= Wittingslow Amusements =

Australian traveling carnival

Wittingslow Amusements was an Australian traveling carnival.

Founder Thomas George Wittingslow made his start during the Great Depression in the early 1930s. After a brief apprenticeship at a city fun parlour, Thomas went out on his own in 1932, working small shows and fairs in country Victoria. Returning to Melbourne for his first Royal Melbourne Show, Thomas began what was to become a lifelong association.

After six years of war service, Thomas returned to the industry in 1946 and with son Des began working fairs in large provincial towns. They ventured into the first amusement rides at the Royal Melbourne Show, when merry-go-rounds or carousels were popular after years of war-time austerity. The Melbourne Moomba Festival of 1948 saw Wittingslow present the first new generation "thrill" rides. Over the next 30 years, the Wittingslow family business grew steadily with three generations playing an active role.

In 1982 Tom Wittingslow formed a partnership with Terry Cartlidge and engineer and owner of CAMAC Ride manufacturing. This led to ventures into new ride designs and construction led to successful projects, such as the Sea World Corkscrew rollercoaster on Queensland's Gold Coast and many other thrill rides. Disagreements between the parties led to the dissolving of this partnership in 1986. CAMAC went onto building other notable rides such as the Lethal Weapon rollercoaster and other rides throughout Southeast Asia.
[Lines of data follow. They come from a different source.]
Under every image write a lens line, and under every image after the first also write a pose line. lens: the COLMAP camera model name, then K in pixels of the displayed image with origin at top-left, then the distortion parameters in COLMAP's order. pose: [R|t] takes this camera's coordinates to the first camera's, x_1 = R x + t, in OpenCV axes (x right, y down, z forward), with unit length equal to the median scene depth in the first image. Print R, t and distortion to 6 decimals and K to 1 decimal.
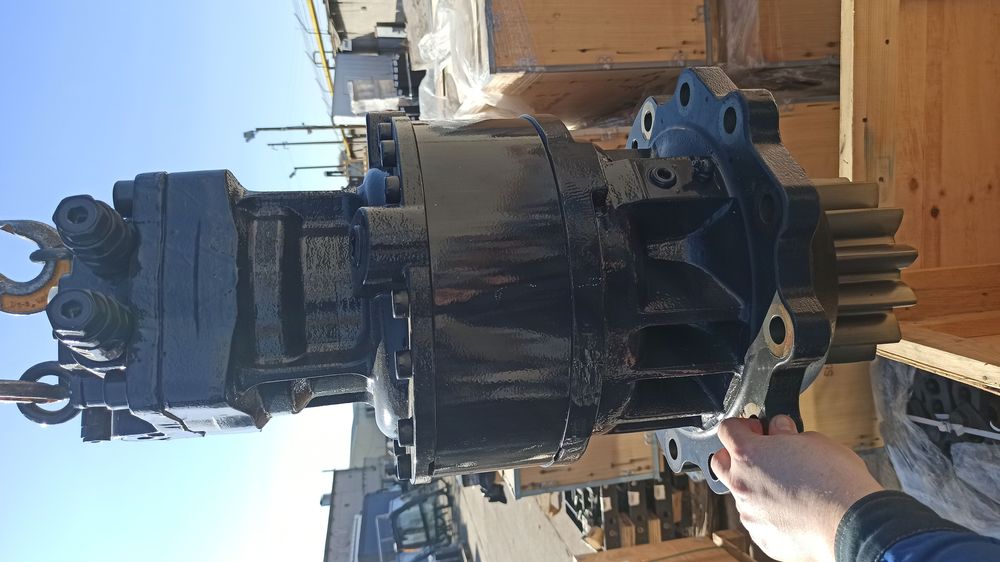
lens RADIAL K [[749.7, 0, 508.2], [0, 749.7, 278.3], [0, 0, 1]] dist [0.048139, 0.006024]
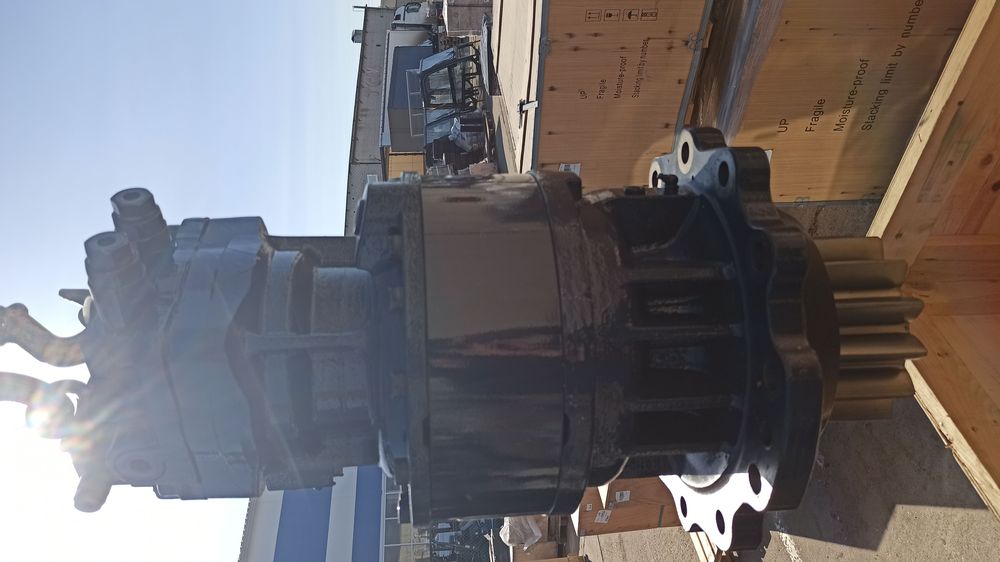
lens RADIAL K [[750.9, 0, 500.0], [0, 750.9, 281.0], [0, 0, 1]] dist [0.032279, -0.006187]
pose [[0.991148, 0.132334, -0.010607, -0.000725], [-0.103563, 0.820695, 0.561902, -0.054036], [0.083064, -0.555830, 0.827136, 0.016260]]
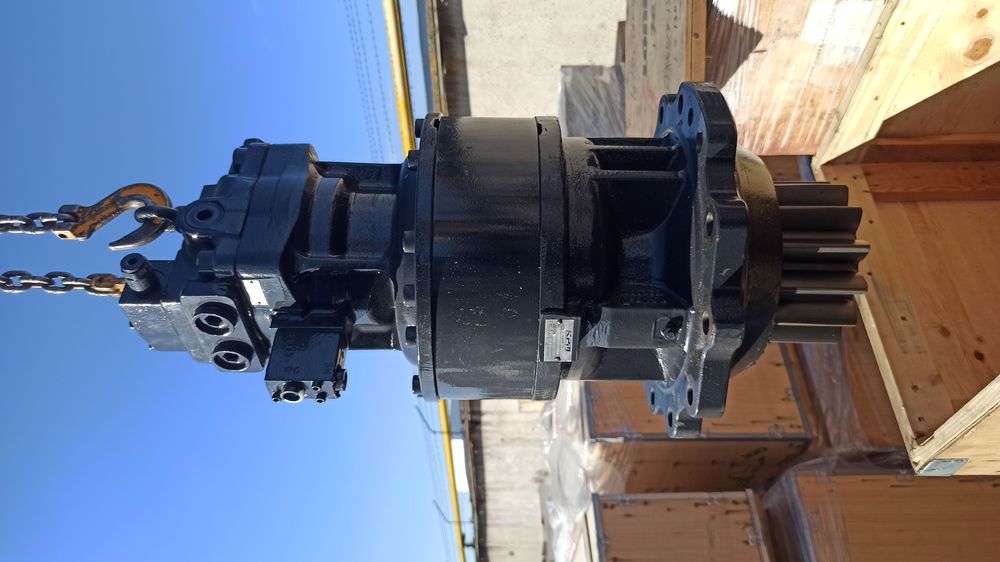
lens RADIAL K [[765.4, 0, 500.0], [0, 765.4, 281.0], [0, 0, 1]] dist [0.027903, -0.002836]
pose [[0.978639, -0.070322, -0.193184, 0.017661], [-0.081292, 0.730731, -0.677808, 0.070964], [0.188830, 0.679034, 0.709405, 0.010862]]
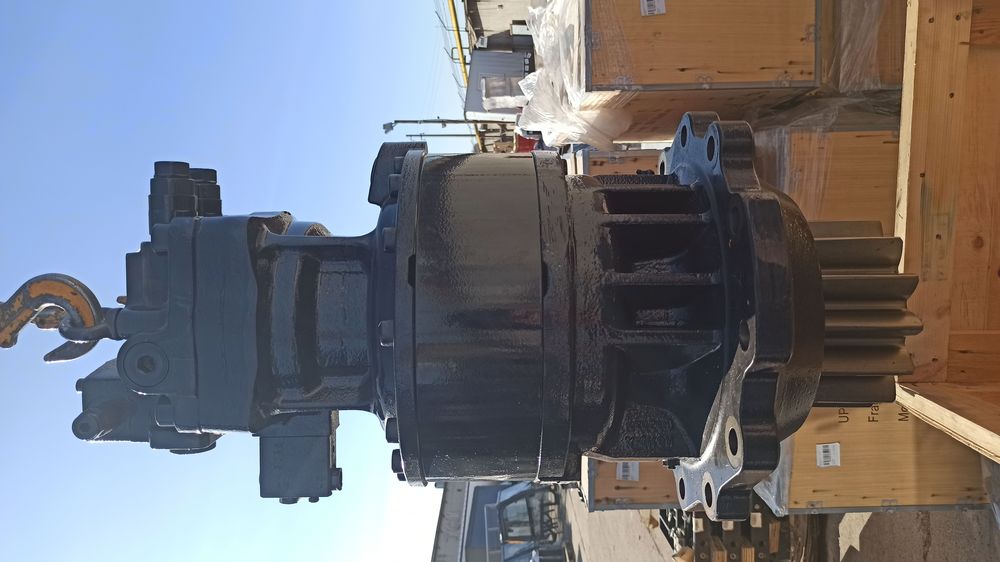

The Wittingslow Carnival operated at all major agricultural shows, including Melbourne, Sydney, Brisbane and Adelaide, and many street festivals in Melbourne. Since the 1950s, Wittingslow rides have also operated at the Rye and Rosebud Christmas Carnivals on the Mornington Peninsula.

The Wittingslow operation went into receivership in 2001 ending an era for Australia's east coast agricultural shows. Since going into receivership, Wittingslow has returned, and is now trading as Amusements Australia.